Keypoint coordinate data:

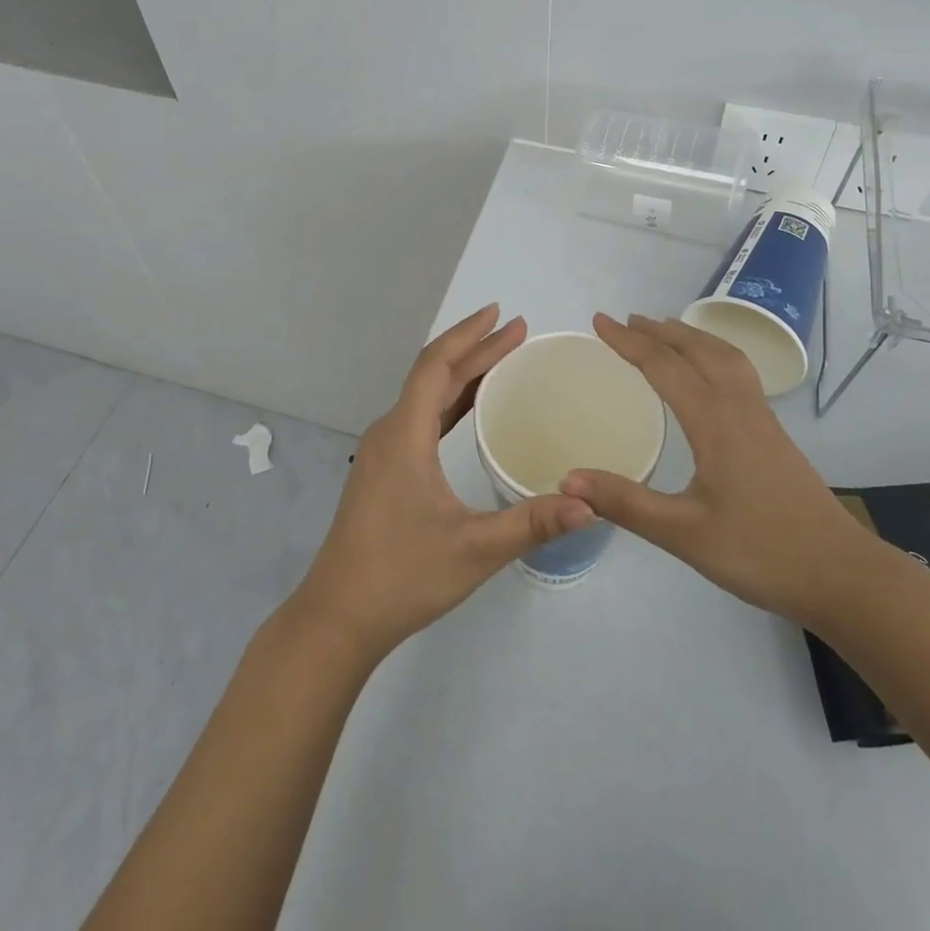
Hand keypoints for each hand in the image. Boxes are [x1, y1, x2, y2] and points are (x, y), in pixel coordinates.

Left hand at [291, 304, 594, 658]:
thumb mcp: (474, 550)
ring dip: (462, 374)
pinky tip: (469, 409)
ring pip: (425, 396)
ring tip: (501, 359)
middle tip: (517, 331)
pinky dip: (449, 402)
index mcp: (404, 435)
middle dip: (475, 349)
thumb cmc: (402, 576)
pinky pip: (420, 419)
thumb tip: (591, 505)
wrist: (338, 617)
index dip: (468, 334)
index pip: (436, 365)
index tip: (501, 313)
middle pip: (433, 375)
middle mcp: (390, 432)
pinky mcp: (383, 471)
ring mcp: (383, 452)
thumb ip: (532, 524)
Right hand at [561, 313, 886, 631]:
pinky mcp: (774, 434)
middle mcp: (739, 408)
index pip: (664, 367)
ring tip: (665, 330)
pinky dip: (713, 353)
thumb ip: (626, 503)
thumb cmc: (761, 553)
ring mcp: (762, 419)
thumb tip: (568, 479)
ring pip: (725, 356)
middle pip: (697, 350)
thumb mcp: (684, 534)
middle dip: (659, 330)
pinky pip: (739, 372)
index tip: (599, 321)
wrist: (842, 575)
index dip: (629, 342)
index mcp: (715, 422)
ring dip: (690, 336)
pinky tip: (709, 373)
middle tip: (625, 321)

- Your goal -
Please print the entries exactly as they stand. Images are not part of the copy.

- Answer -
Hand keypoints for each hand in the image. Boxes are [x1, y1, x2, y2] and points are (x, y), in pixel coordinates.

Left hand at [291, 304, 594, 658]:
thumb mcp: (474, 550)
ring dip: (462, 374)
pinky tip: (469, 409)
ring pip: (425, 396)
ring tip: (501, 359)
middle tip: (517, 331)
pinky dip: (449, 402)
index mcp: (404, 435)
middle dip: (475, 349)
thumb cmc: (402, 576)
pinky pip: (420, 419)
thumb tip: (591, 505)
wrist: (338, 617)
index dip: (468, 334)
index pip: (436, 365)
index tip: (501, 313)
middle pip: (433, 375)
middle mcp: (390, 432)
pinky mcp: (383, 471)
ring mcp: (383, 452)
thumb ip: (532, 524)
Right hand at [561, 313, 886, 631]:
pinky mcp: (774, 434)
middle mcp: (739, 408)
index pip: (664, 367)
ring tip: (665, 330)
pinky dip: (713, 353)
thumb ip: (626, 503)
thumb cmc: (761, 553)
ring mcp: (762, 419)
thumb tip: (568, 479)
ring pip: (725, 356)
middle pip: (697, 350)
thumb mcp: (684, 534)
middle dip: (659, 330)
pinky pip: (739, 372)
index tip: (599, 321)
wrist: (842, 575)
index dip: (629, 342)
index mcp: (715, 422)
ring dip: (690, 336)
pinky tip: (709, 373)
middle tip: (625, 321)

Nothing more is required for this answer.